| Task item |
Count the lines in the items below that contain the string "enabled". Reply with the number alone.

[Stored data]
========================================
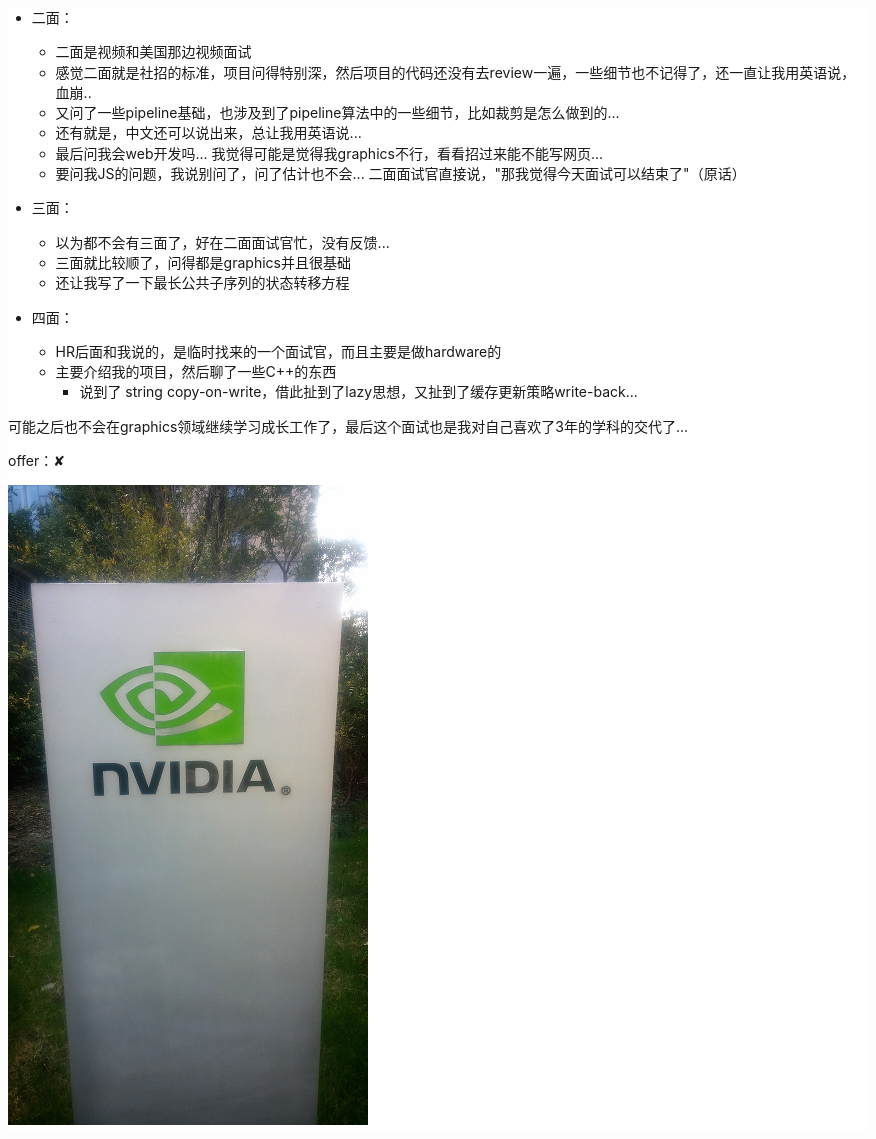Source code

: * 二面：
    * 二面是视频和美国那边视频面试
    * 感觉二面就是社招的标准，项目问得特别深，然后项目的代码还没有去review一遍，一些细节也不记得了，还一直让我用英语说，血崩..
    * 又问了一些pipeline基础，也涉及到了pipeline算法中的一些细节，比如裁剪是怎么做到的...  
    * 还有就是，中文还可以说出来，总让我用英语说...  
    * 最后问我会web开发吗... 我觉得可能是觉得我graphics不行，看看招过来能不能写网页...  
    * 要问我JS的问题，我说别问了，问了估计也不会... 二面面试官直接说，"那我觉得今天面试可以结束了"（原话）  

* 三面：  
    * 以为都不会有三面了，好在二面面试官忙，没有反馈...  
    * 三面就比较顺了，问得都是graphics并且很基础  
    * 还让我写了一下最长公共子序列的状态转移方程  

* 四面：  
    * HR后面和我说的，是临时找来的一个面试官，而且主要是做hardware的  
    * 主要介绍我的项目，然后聊了一些C++的东西  
        * 说到了 string copy-on-write，借此扯到了lazy思想，又扯到了缓存更新策略write-back...  

可能之后也不会在graphics领域继续学习成长工作了，最后这个面试也是我对自己喜欢了3年的学科的交代了...  

offer：✘  

![NVEND](/images/NVEND.jpg)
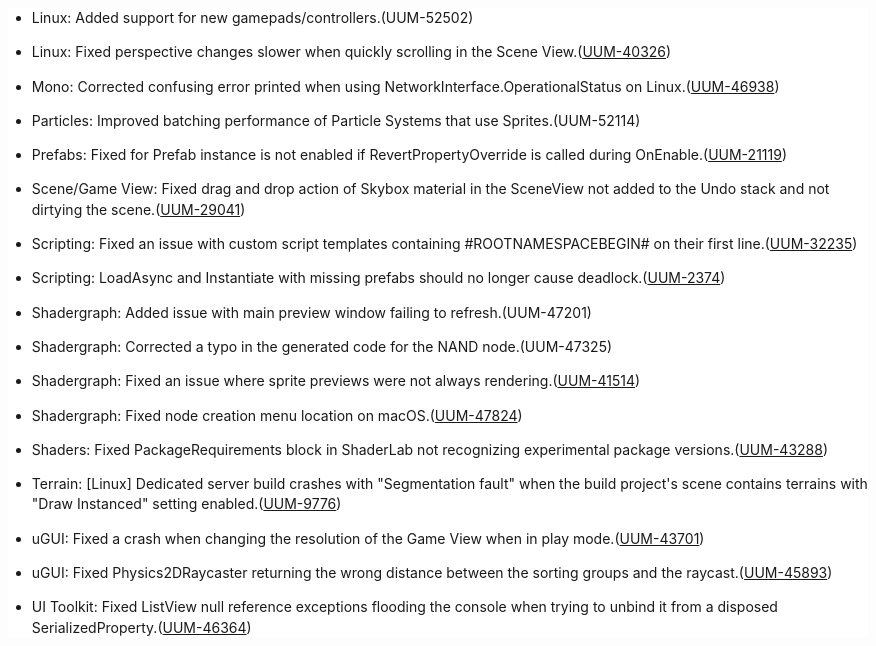 -   Linux: Added support for new gamepads/controllers.(UUM-52502)

-   Linux: Fixed perspective changes slower when quickly scrolling in the Scene View.([UUM-40326](https://issuetracker.unity3d.com/issues/linux-the-perspective-changes-slower-when-quickly-scrolling-in-the-scene-view))

-   Mono: Corrected confusing error printed when using NetworkInterface.OperationalStatus on Linux.([UUM-46938](https://issuetracker.unity3d.com/issues/linux-player-fails-to-call-networkinterface-dot-operationalstatus-property))

-   Particles: Improved batching performance of Particle Systems that use Sprites.(UUM-52114)

-   Prefabs: Fixed for Prefab instance is not enabled if RevertPropertyOverride is called during OnEnable.([UUM-21119](https://issuetracker.unity3d.com/issues/gameobject-needs-to-be-activated-two-times-to-enable-it-when-using-prefabutility-dot-revertpropertyoverride))

-   Scene/Game View: Fixed drag and drop action of Skybox material in the SceneView not added to the Undo stack and not dirtying the scene.([UUM-29041](https://issuetracker.unity3d.com/issues/applying-a-skybox-material-to-the-scene-cant-be-saved-or-undone))

-   Scripting: Fixed an issue with custom script templates containing #ROOTNAMESPACEBEGIN# on their first line.([UUM-32235](https://issuetracker.unity3d.com/issues/rootnamespacebegin-variable-is-parsed-to-the-new-script-when-placed-on-the-first-line-of-the-template))

-   Scripting: LoadAsync and Instantiate with missing prefabs should no longer cause deadlock.([UUM-2374](https://issuetracker.unity3d.com/issues/editor-produces-a-deadlock-when-instantiating-a-prefab-with-missing-scripts-and-loading-other-prefabs-with-resources-dot-loadasync))

-   Shadergraph: Added issue with main preview window failing to refresh.(UUM-47201)

-   Shadergraph: Corrected a typo in the generated code for the NAND node.(UUM-47325)

-   Shadergraph: Fixed an issue where sprite previews were not always rendering.([UUM-41514](https://issuetracker.unity3d.com/issues/shader-graph-main-preview-is-blank-when-using-the-unlit-sprite-graph))

-   Shadergraph: Fixed node creation menu location on macOS.([UUM-47824](https://issuetracker.unity3d.com/issues/macos-shadergraph-nodes-are-partially-obscured-and-created-in-the-top-left-screen-corner-when-using-create-node-shortcut))

-   Shaders: Fixed PackageRequirements block in ShaderLab not recognizing experimental package versions.([UUM-43288](https://issuetracker.unity3d.com/issues/packagerequirements-blocks-in-shaders-do-not-support-experimental-slash-preview-packages))

-   Terrain: \[Linux\] Dedicated server build crashes with \"Segmentation fault\" when the build project\'s scene contains terrains with \"Draw Instanced\" setting enabled.([UUM-9776](https://issuetracker.unity3d.com/issues/linux-dedicated-server-build-crashes-with-segmentation-fault-when-the-build-projects-scene-contains-terrains-with-draw-instanced-setting-enabled))

-   uGUI: Fixed a crash when changing the resolution of the Game View when in play mode.([UUM-43701](https://issuetracker.unity3d.com/issues/crash-on-ui-canvas-updatecanvasrecttransform-bool-when-changing-the-resolution-of-the-game-view-in-play-mode))

-   uGUI: Fixed Physics2DRaycaster returning the wrong distance between the sorting groups and the raycast.([UUM-45893](https://issuetracker.unity3d.com/issues/physics2draycaster-returns-incorrect-distance-when-using-sorting-groups))

-   UI Toolkit: Fixed ListView null reference exceptions flooding the console when trying to unbind it from a disposed SerializedProperty.([UUM-46364](https://issuetracker.unity3d.com/issues/nullreferenceexception-is-flooded-when-exiting-play-mode-while-inspector-is-displaying-a-list-whose-contents-are-generated-at-runtime))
========================================
| Expected output |
2